Singing PM: 'Fats' Putin over the top of 'Blueberry Hill' with piano solo

I don't understand what part of speech the word 'Fats' is used as. As an adjective that describes Putin? Also, how do you understand the phrasing over the top of 'Blueberry Hill'?

  • 2
    Who sang Blueberry Hill, originally? 'Fats' Domino. Jul 2 '15 at 6:58
  • This is frightening. Jul 2 '15 at 15:05
  • Clearly, 'Fats' is an adjective.
    – Caroffrey
    Jul 3 '15 at 9:40

As others have pointed out, the song was originally by singer "Fats" Domino, and so '"Fats" Putin' is a reference to this.

Which, to answer the question, makes "Fats" a nickname (or as a part of speech, a proper noun).

And because I've just realised I missed the second half of your question...

To sing "over the top of" something usually means a karaoke-style situation: there's a performance (more often recorded, but in this video live), and you're singing it too... but your voice is being heard "over the top of" it, because you've got a microphone or just a loud voice.

Now, normally you wouldn't say that (for instance) the lead singer of a band is singing "over the top of" the backup singers and the musicians; they're part of the performance.

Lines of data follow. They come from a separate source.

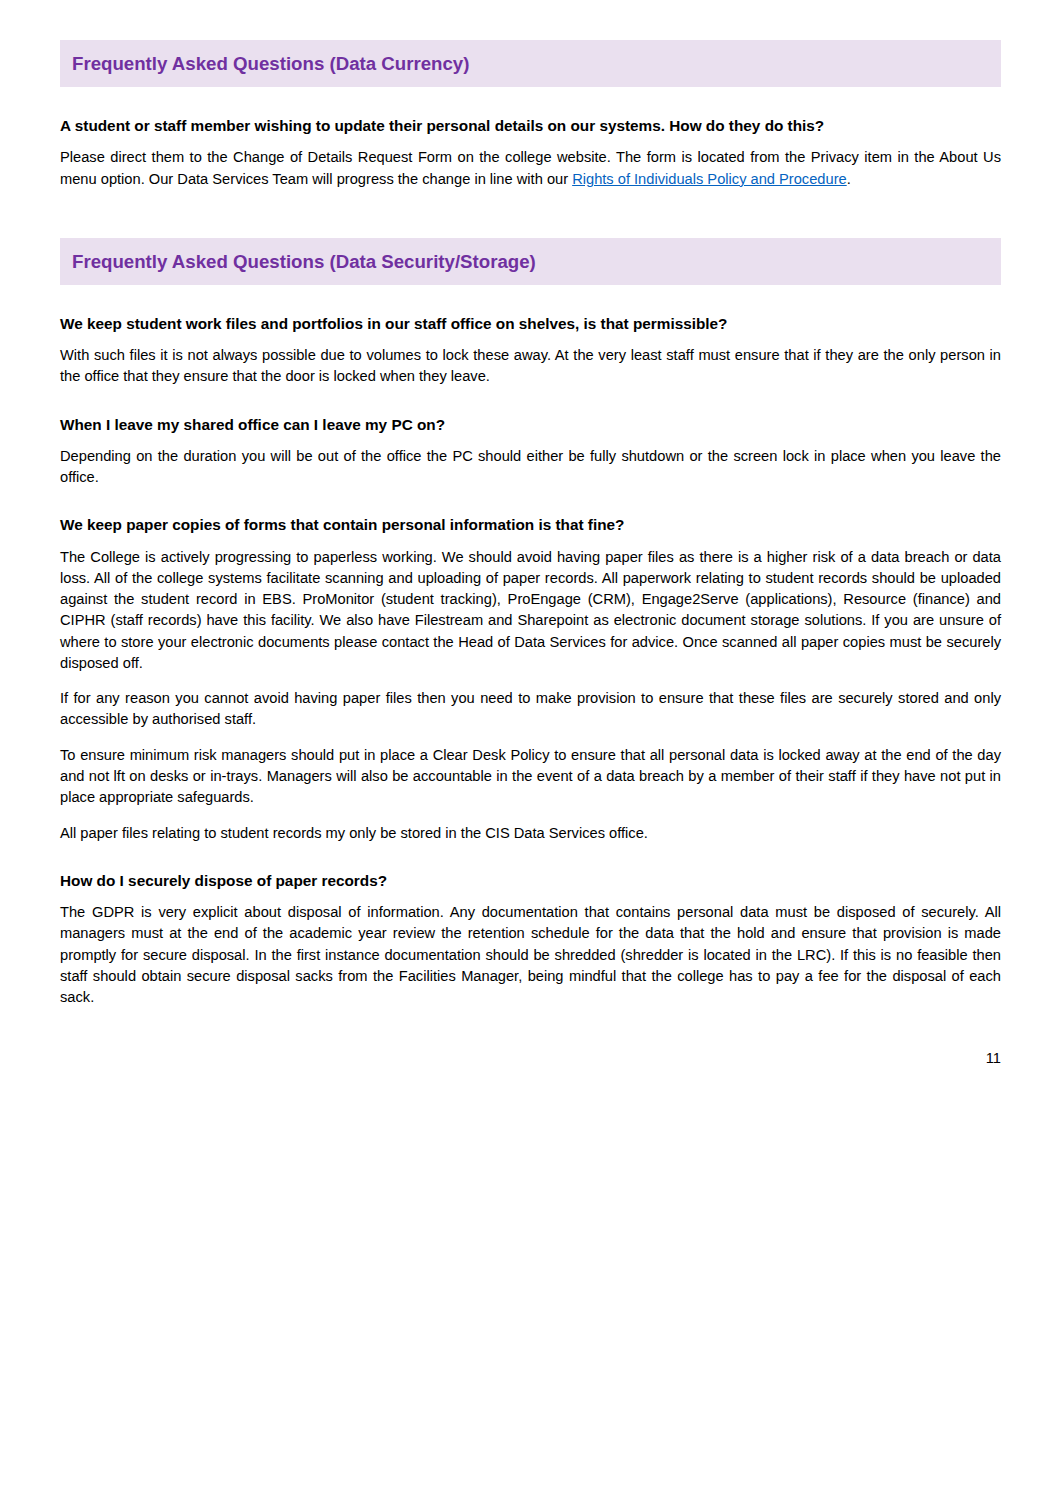Frequently Asked Questions (Data Currency)
A student or staff member wishing to update their personal details on our systems. How do they do this?
Please direct them to the Change of Details Request Form on the college website. The form is located from the Privacy item in the About Us menu option. Our Data Services Team will progress the change in line with our Rights of Individuals Policy and Procedure.
Frequently Asked Questions (Data Security/Storage)
We keep student work files and portfolios in our staff office on shelves, is that permissible?
With such files it is not always possible due to volumes to lock these away. At the very least staff must ensure that if they are the only person in the office that they ensure that the door is locked when they leave.
When I leave my shared office can I leave my PC on?
Depending on the duration you will be out of the office the PC should either be fully shutdown or the screen lock in place when you leave the office.
We keep paper copies of forms that contain personal information is that fine?
The College is actively progressing to paperless working. We should avoid having paper files as there is a higher risk of a data breach or data loss. All of the college systems facilitate scanning and uploading of paper records. All paperwork relating to student records should be uploaded against the student record in EBS. ProMonitor (student tracking), ProEngage (CRM), Engage2Serve (applications), Resource (finance) and CIPHR (staff records) have this facility. We also have Filestream and Sharepoint as electronic document storage solutions. If you are unsure of where to store your electronic documents please contact the Head of Data Services for advice. Once scanned all paper copies must be securely disposed off.
If for any reason you cannot avoid having paper files then you need to make provision to ensure that these files are securely stored and only accessible by authorised staff.
To ensure minimum risk managers should put in place a Clear Desk Policy to ensure that all personal data is locked away at the end of the day and not lft on desks or in-trays. Managers will also be accountable in the event of a data breach by a member of their staff if they have not put in place appropriate safeguards.
All paper files relating to student records my only be stored in the CIS Data Services office.
How do I securely dispose of paper records?
The GDPR is very explicit about disposal of information. Any documentation that contains personal data must be disposed of securely. All managers must at the end of the academic year review the retention schedule for the data that the hold and ensure that provision is made promptly for secure disposal. In the first instance documentation should be shredded (shredder is located in the LRC). If this is no feasible then staff should obtain secure disposal sacks from the Facilities Manager, being mindful that the college has to pay a fee for the disposal of each sack.
11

But in this video, it's an appropriate description, because Putin isn't really part of the band. He's there because it's a charity event where famous people do unusual things like this. So it's fair to say the band is performing so that Putin has something to sing "over the top of".


Because he performed the 'Fats Domino's rock n' roll version of the Blueberry Hill song.